* [Problem description] Set each record down exactly, excluding all images.

Dataset entries:
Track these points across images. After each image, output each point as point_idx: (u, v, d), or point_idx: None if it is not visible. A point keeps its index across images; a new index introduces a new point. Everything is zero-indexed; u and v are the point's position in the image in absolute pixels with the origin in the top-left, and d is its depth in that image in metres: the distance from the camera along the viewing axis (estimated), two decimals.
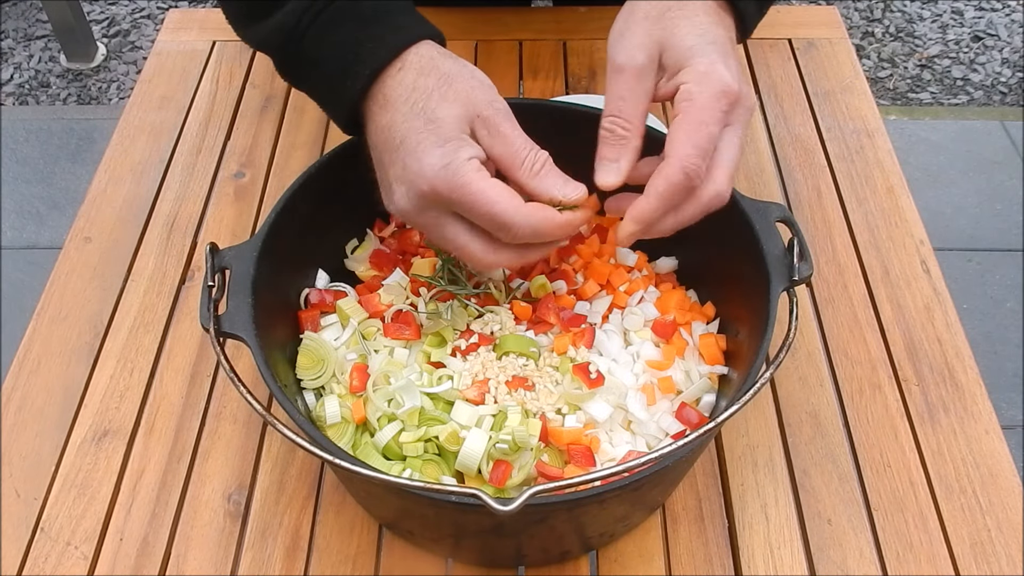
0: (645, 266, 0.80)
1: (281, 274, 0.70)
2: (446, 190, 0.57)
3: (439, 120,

* [Solution for this task]
Track these points across images. After each image, output each point as point_idx: (u, v, d), or point_idx: None if it is not visible. A point keeps its index across images; a new index introduces a new point. Everything is zero-indexed; u and v are the point's position in the image in absolute pixels with the origin in the top-left, and d is its depth in that image in metres: the distance from the camera along the viewing axis (estimated), two decimals.
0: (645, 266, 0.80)
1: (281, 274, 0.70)
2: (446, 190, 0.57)
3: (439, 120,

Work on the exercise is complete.